Problem description: Output the records, every one, exactly as given.

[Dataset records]
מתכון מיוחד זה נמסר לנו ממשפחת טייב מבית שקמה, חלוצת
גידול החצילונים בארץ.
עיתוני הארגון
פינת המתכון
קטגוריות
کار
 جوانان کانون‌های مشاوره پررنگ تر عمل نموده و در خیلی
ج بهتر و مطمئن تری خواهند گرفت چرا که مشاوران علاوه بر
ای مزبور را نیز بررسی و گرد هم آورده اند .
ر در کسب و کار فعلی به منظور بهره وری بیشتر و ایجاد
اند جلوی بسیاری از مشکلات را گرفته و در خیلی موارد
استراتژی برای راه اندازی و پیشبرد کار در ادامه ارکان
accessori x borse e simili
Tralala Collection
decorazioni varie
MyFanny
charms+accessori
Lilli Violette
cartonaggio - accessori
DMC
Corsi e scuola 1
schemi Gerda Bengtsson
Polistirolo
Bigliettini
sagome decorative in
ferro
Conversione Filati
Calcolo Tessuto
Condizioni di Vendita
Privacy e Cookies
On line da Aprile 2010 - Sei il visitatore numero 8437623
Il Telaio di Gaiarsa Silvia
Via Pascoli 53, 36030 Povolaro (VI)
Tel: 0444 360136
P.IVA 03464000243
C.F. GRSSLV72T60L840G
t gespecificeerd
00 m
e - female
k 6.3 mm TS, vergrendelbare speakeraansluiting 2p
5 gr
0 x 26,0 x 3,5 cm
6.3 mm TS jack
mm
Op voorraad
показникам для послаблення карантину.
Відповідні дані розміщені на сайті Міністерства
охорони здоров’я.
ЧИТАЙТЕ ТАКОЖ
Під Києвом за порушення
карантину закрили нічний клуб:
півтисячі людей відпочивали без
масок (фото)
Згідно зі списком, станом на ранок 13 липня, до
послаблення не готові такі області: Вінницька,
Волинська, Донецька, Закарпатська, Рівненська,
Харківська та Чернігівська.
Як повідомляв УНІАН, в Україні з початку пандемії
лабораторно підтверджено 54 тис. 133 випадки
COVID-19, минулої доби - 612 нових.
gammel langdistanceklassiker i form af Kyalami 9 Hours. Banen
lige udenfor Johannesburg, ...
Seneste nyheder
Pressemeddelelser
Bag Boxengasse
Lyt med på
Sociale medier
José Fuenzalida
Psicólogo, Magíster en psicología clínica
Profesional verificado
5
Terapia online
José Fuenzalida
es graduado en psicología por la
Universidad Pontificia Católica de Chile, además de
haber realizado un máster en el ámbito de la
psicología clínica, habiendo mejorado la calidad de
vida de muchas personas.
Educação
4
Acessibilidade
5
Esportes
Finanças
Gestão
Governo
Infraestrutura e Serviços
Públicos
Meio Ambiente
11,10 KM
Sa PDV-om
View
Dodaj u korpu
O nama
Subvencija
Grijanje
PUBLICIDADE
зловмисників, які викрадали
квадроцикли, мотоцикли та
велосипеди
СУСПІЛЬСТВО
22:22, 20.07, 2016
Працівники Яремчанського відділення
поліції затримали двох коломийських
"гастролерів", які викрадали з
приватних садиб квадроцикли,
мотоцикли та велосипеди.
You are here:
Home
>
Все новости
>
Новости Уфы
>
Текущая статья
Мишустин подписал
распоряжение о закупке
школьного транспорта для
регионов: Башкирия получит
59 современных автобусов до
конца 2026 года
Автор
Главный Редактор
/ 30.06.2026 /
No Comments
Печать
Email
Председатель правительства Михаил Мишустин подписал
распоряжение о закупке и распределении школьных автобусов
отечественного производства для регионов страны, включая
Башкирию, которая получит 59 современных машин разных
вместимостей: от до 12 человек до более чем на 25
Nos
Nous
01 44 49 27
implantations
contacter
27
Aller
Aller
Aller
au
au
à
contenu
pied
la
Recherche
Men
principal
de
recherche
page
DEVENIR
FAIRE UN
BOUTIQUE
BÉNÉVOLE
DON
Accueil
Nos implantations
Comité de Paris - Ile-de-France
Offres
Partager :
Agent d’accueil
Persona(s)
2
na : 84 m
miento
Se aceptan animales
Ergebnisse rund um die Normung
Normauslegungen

Written solution:
מתכון מיוחד זה נמסר לנו ממשפחת טייב מבית שקמה, חלוצת
גידול החצילונים בארץ.
עיתוני הארגון
פינת המתכון
קטגוריות
کار
 جوانان کانون‌های مشاوره پررنگ تر عمل نموده و در خیلی
ج بهتر و مطمئن تری خواهند گرفت چرا که مشاوران علاوه بر
ای مزبور را نیز بررسی و گرد هم آورده اند .
ر در کسب و کار فعلی به منظور بهره وری بیشتر و ایجاد
اند جلوی بسیاری از مشکلات را گرفته و در خیلی موارد
استراتژی برای راه اندازی و پیشبرد کار در ادامه ارکان
accessori x borse e simili
Tralala Collection
decorazioni varie
MyFanny
charms+accessori
Lilli Violette
cartonaggio - accessori
DMC
Corsi e scuola 1
schemi Gerda Bengtsson
Polistirolo
Bigliettini
sagome decorative in
ferro
Conversione Filati
Calcolo Tessuto
Condizioni di Vendita
Privacy e Cookies
On line da Aprile 2010 - Sei il visitatore numero 8437623
Il Telaio di Gaiarsa Silvia
Via Pascoli 53, 36030 Povolaro (VI)
Tel: 0444 360136
P.IVA 03464000243
C.F. GRSSLV72T60L840G
t gespecificeerd
00 m
e - female
k 6.3 mm TS, vergrendelbare speakeraansluiting 2p
5 gr
0 x 26,0 x 3,5 cm
6.3 mm TS jack
mm
Op voorraad
показникам для послаблення карантину.
Відповідні дані розміщені на сайті Міністерства
охорони здоров’я.
ЧИТАЙТЕ ТАКОЖ
Під Києвом за порушення
карантину закрили нічний клуб:
півтисячі людей відпочивали без
масок (фото)
Згідно зі списком, станом на ранок 13 липня, до
послаблення не готові такі області: Вінницька,
Волинська, Донецька, Закарпатська, Рівненська,
Харківська та Чернігівська.
Як повідомляв УНІАН, в Україні з початку пандемії
лабораторно підтверджено 54 тис. 133 випадки
COVID-19, минулої доби - 612 нових.
gammel langdistanceklassiker i form af Kyalami 9 Hours. Banen
lige udenfor Johannesburg, ...
Seneste nyheder
Pressemeddelelser
Bag Boxengasse
Lyt med på
Sociale medier
José Fuenzalida
Psicólogo, Magíster en psicología clínica
Profesional verificado
5
Terapia online
José Fuenzalida
es graduado en psicología por la
Universidad Pontificia Católica de Chile, además de
haber realizado un máster en el ámbito de la
psicología clínica, habiendo mejorado la calidad de
vida de muchas personas.
Educação
4
Acessibilidade
5
Esportes
Finanças
Gestão
Governo
Infraestrutura e Serviços
Públicos
Meio Ambiente
11,10 KM
Sa PDV-om
View
Dodaj u korpu
O nama
Subvencija
Grijanje
PUBLICIDADE
зловмисників, які викрадали
квадроцикли, мотоцикли та
велосипеди
СУСПІЛЬСТВО
22:22, 20.07, 2016
Працівники Яремчанського відділення
поліції затримали двох коломийських
"гастролерів", які викрадали з
приватних садиб квадроцикли,
мотоцикли та велосипеди.
You are here:
Home
>
Все новости
>
Новости Уфы
>
Текущая статья
Мишустин подписал
распоряжение о закупке
школьного транспорта для
регионов: Башкирия получит
59 современных автобусов до
конца 2026 года
Автор
Главный Редактор
/ 30.06.2026 /
No Comments
Печать
Email
Председатель правительства Михаил Мишустин подписал
распоряжение о закупке и распределении школьных автобусов
отечественного производства для регионов страны, включая
Башкирию, которая получит 59 современных машин разных
вместимостей: от до 12 человек до более чем на 25
Nos
Nous
01 44 49 27
implantations
contacter
27
Aller
Aller
Aller
au
au
à
contenu
pied
la
Recherche
Men
principal
de
recherche
page
DEVENIR
FAIRE UN
BOUTIQUE
BÉNÉVOLE
DON
Accueil
Nos implantations
Comité de Paris - Ile-de-France
Offres
Partager :
Agent d’accueil
Persona(s)
2
na : 84 m
miento
Se aceptan animales
Ergebnisse rund um die Normung
Normauslegungen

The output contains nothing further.